Savaşçıların hepsi öne büyücülerin hepsi arkaya geçmişlerdi. Haru ise büyücülerin arkasına geçmişti. Bu taktiği daha önce eğitim alanında uygulamışlardı. Yine aynı taktiği uygulayacaklardı. Haru bezelyeler ile gücünü yenileyerek Kadim Azarath'ın Adıyla Hükmetme tekniğini kullanarak grup üyelerinin arkasında altı tane bir metrelik güç küresi oluşturdu. Grup üyeleri sayesinde bu küreleri karşı taraf göremiyordu.
Haru düşman grupların iyice yaklaşmasını bekledi.

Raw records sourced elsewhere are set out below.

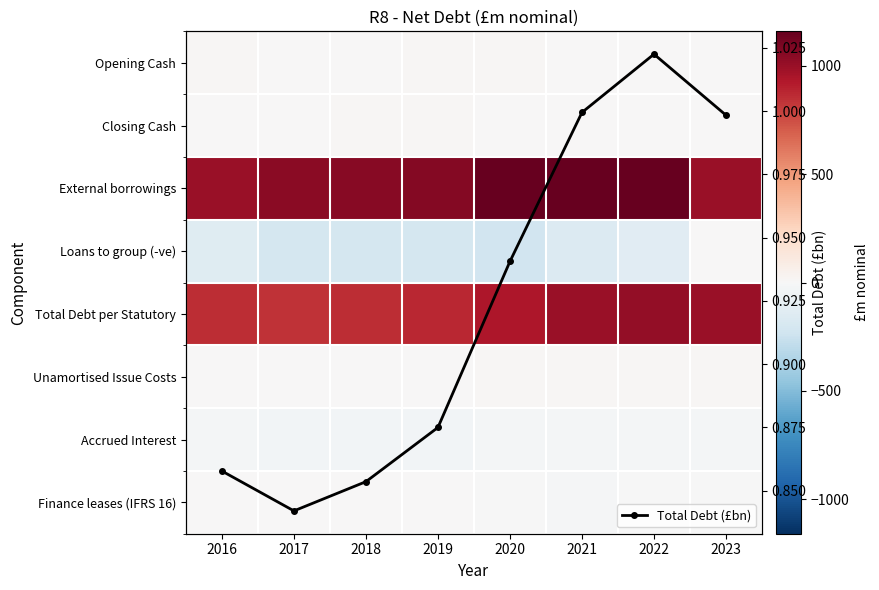

At how many categories does at least one series exceed 328?

8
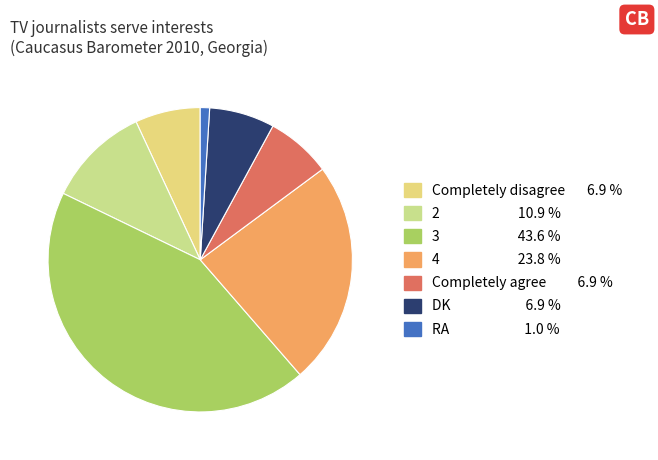

To the nearest percent, what is the average slice percentage?

14%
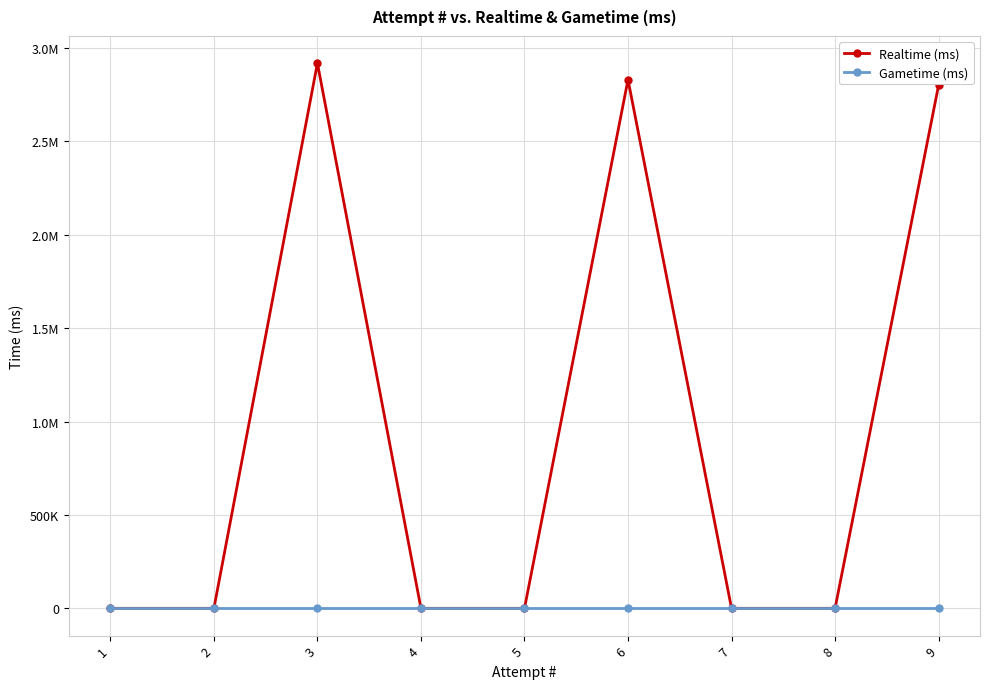

Rank the categories by Realtime (ms) value from highest to lowest.

3, 6, 9, 8, 7, 5, 4, 2, 1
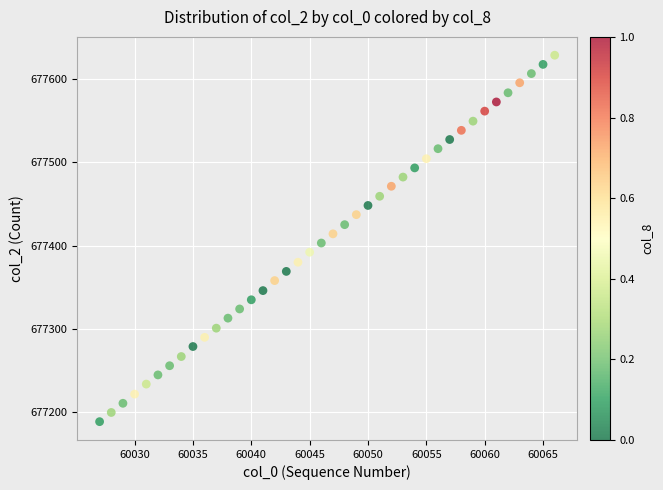

What is the range of Y values (max minus min)?

439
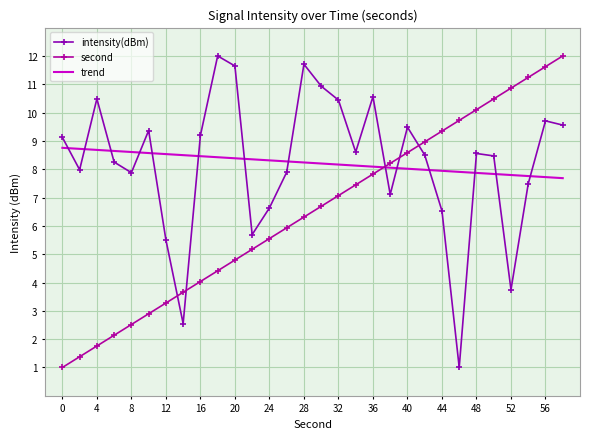

True or false: second and intensity(dBm) intersect in this chart.

True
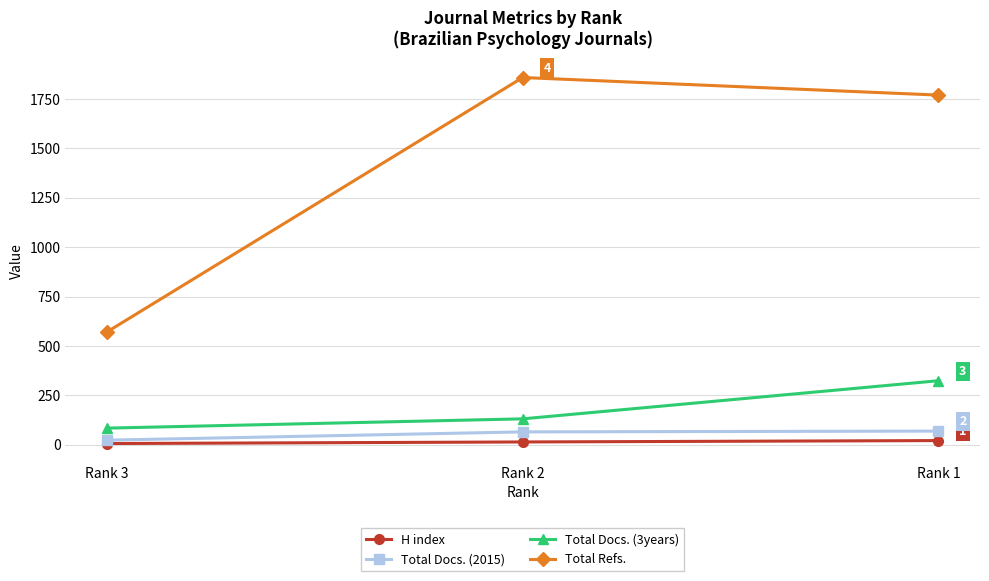

Which series changed the most between Rank 3 and Rank 1?

Total Refs.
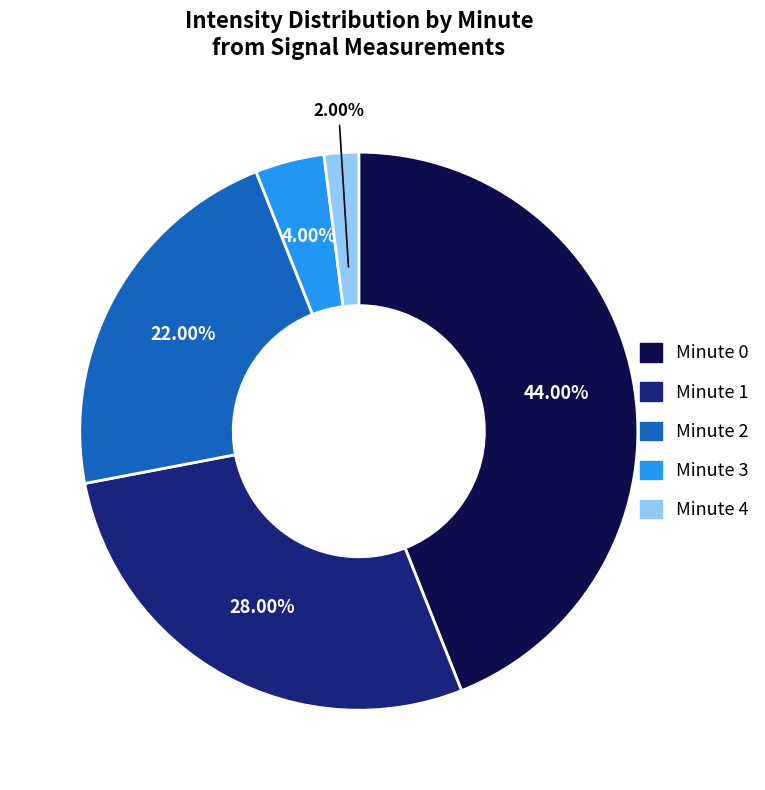

Is there a majority slice in this chart?

No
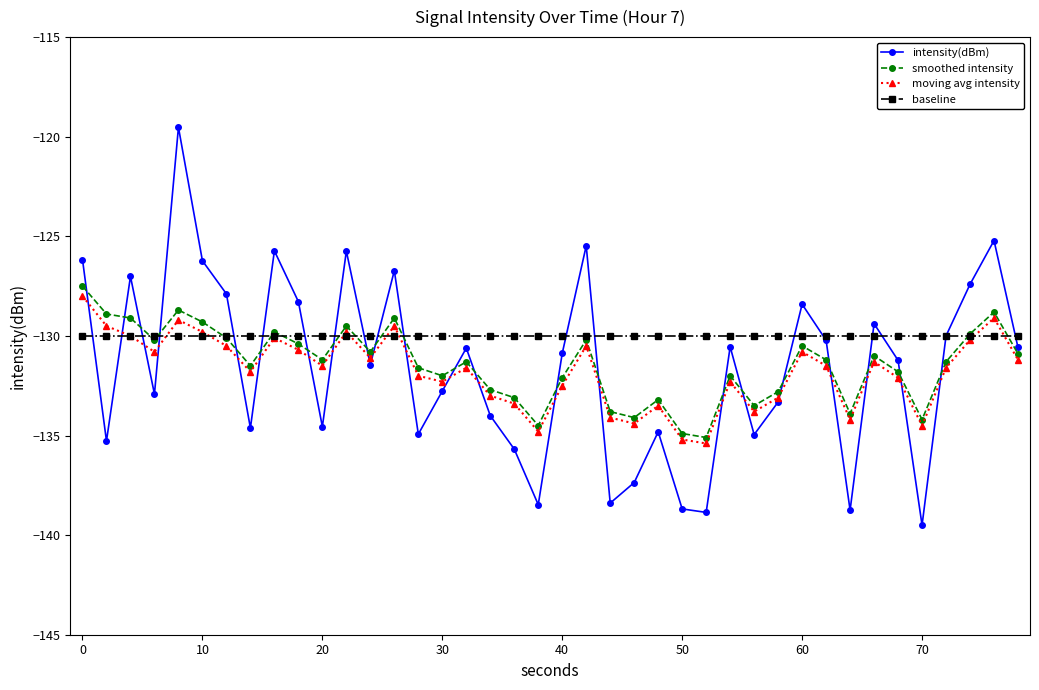

What is the greatest value displayed?

-119.5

Daha sonra Chin'in verdiği işaretle önde ki savaşçılar yana çekilmişti.
Aynı anda Kwan ve Iseul en güçlü büyülerini düşman grubuna atmaya başlamıştı. Haru onların büyülerinin ardından belli noktaları hedefleyerek altı güç küresini de fırlattı. Kendilerine doğru hücum eden düşman böyle bir saldırıyı beklemediği için hazırlıksız yakalanacaktı.

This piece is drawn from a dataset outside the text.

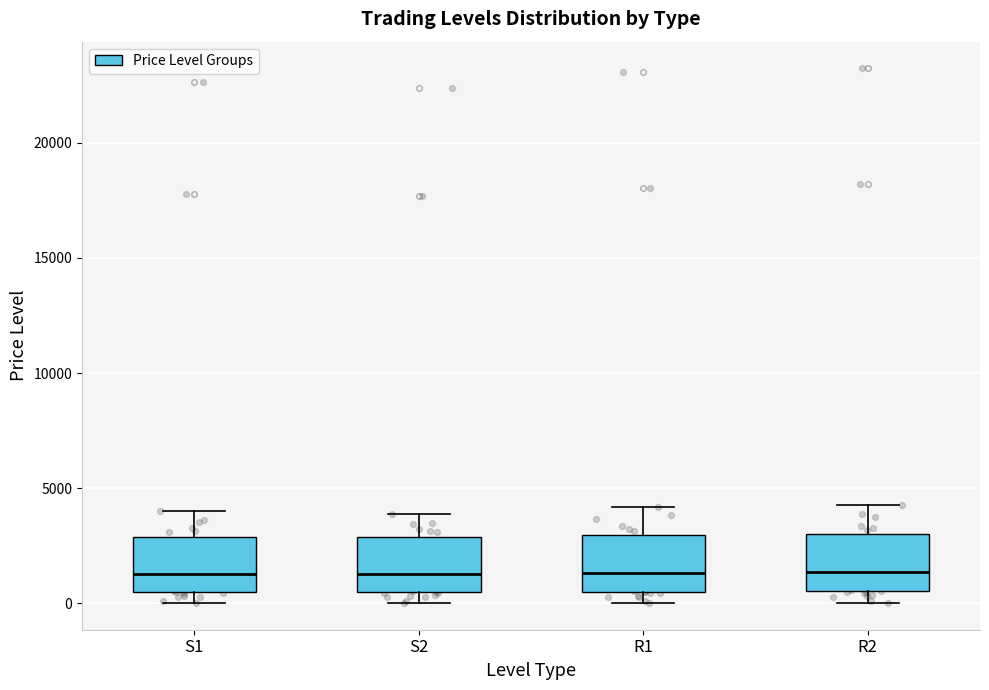

Where is the lower edge of the box for R1 on the y-axis? The values are not printed on the chart, so give them approximately, as read against the axis.

500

Bu saldırının inceliği düşmanı savunmaya geçtiğini düşündürerek sana saldırmasını sağlamaktı. Böylece saldırıya geçen düşman savunma yapmaya fırsat bulamayacaktı. Düşmanın hatlarının ve düzeninin bozulmasını beklemek gerekiyordu. Başta bir düzen içinde olsalar da saldırıya geçtikleri anda hızlı koşanlar öne yavaş koşanlar geriye geçiyordu. Böylece büyücülerin çoğu açığa çıkmış oluyordu.
Daha sonra savunma hattı yanlara doğru açılarak düşmana şaşırtıcı büyü atışları yapılıyordu.

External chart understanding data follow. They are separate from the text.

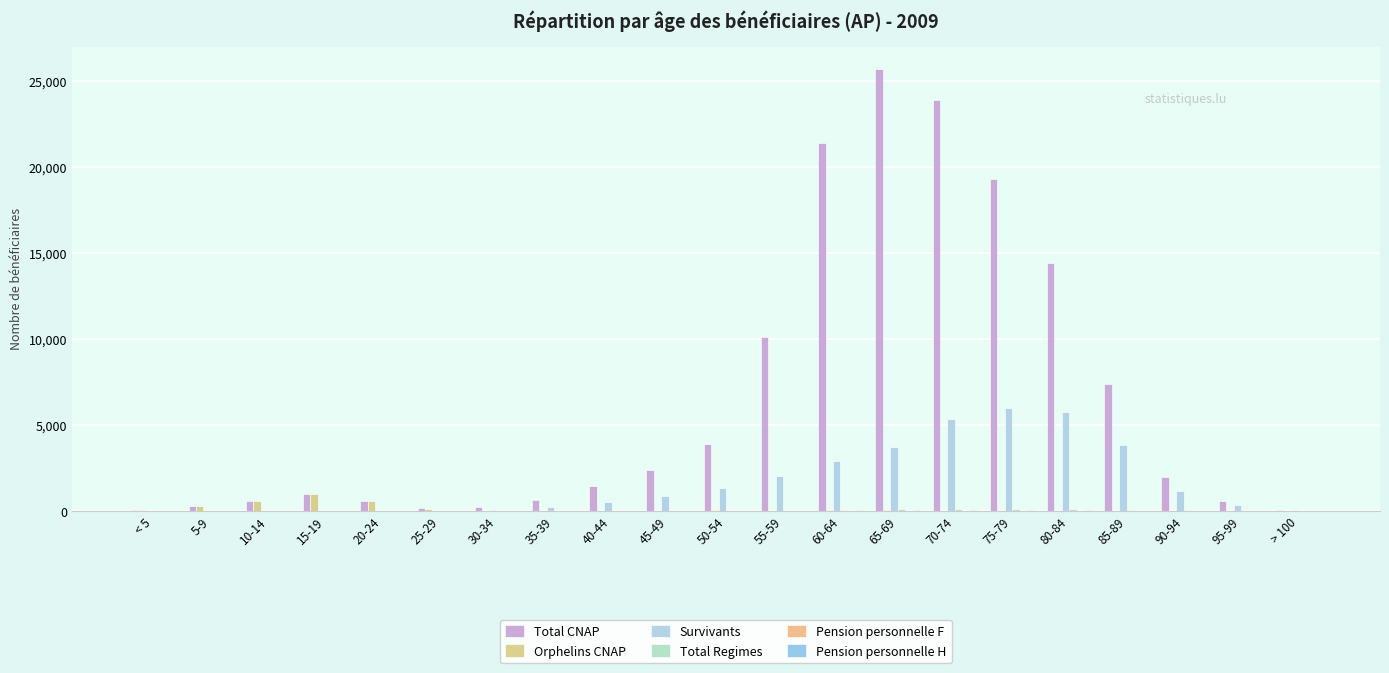

Which category has the lowest value across all series?

90-94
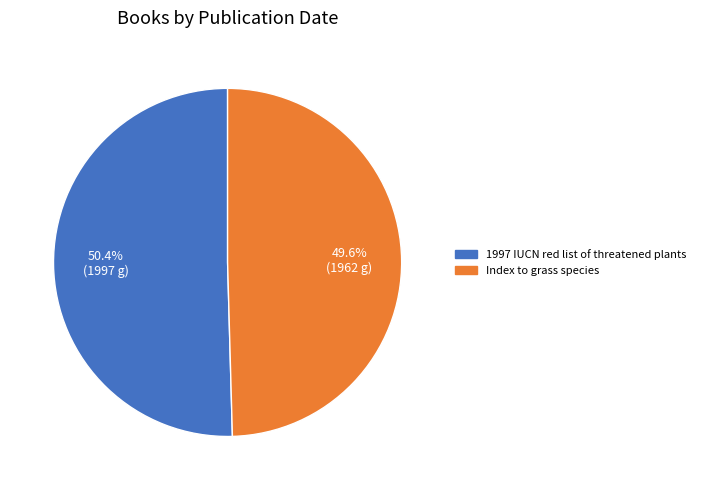

Which has a higher value, Index to grass species or 1997 IUCN red list of threatened plants?

1997 IUCN red list of threatened plants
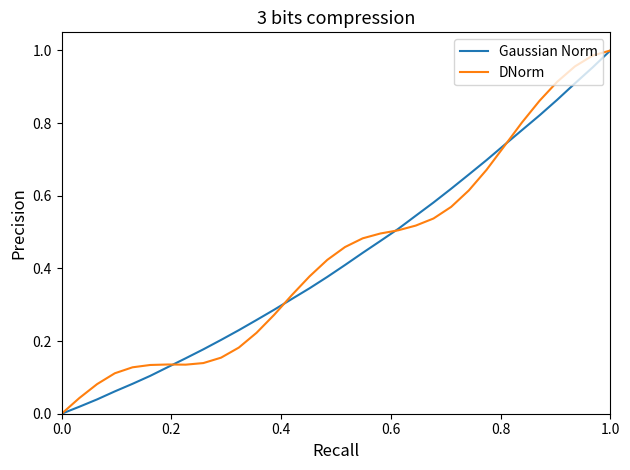

Does the chart display data point markers on the line(s)?

No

Düşman saldırının şokundan dolayı büyü atışlarına karşı kendilerini savunmaya çalışıyorlardı. Fakat o saldırıların arkasından gelen asıl saldırıyı fark edemedikleri için sonuçları bozgun oluyordu. Bu savaş tekniğini Haru hafıza sarayında ki bilgiler sayesinde biliyordu.
Saldırı tamda beklediği etkiyi yapmış ve düşman grupların dağılmasına neden olmuştu. Birbiriyle iç içe dağınık bir şekilde koşan dört gruba isabet eden altı güç küresinden sonra geriye ayakta kalan çok fazla kişi kalmamıştı. Saldırının sonrasında düşman toparlanarak bir savunma hattı oluşturdu. Haru tek saldırıda en az yüz elli kişiyi etkisiz hale getirmeyi başarmıştı.
Bu saldırı düşman birbirine çok yakın durduğu için bu kadar etkili olmuştu. Haru düşman grupların savunma hattı oluşturduğunu ve sayılarında gözle görülür bir azalma olduğunu gördüğünde saldırmaya karar verdi.
Düşman grubun maneviyatı aldıkları ağır darbeden sonra çökmüş olmalıydı. Haru grup üyelerine "Üçgen Formasyon İleri Kuvvet Saldırısı" dedi.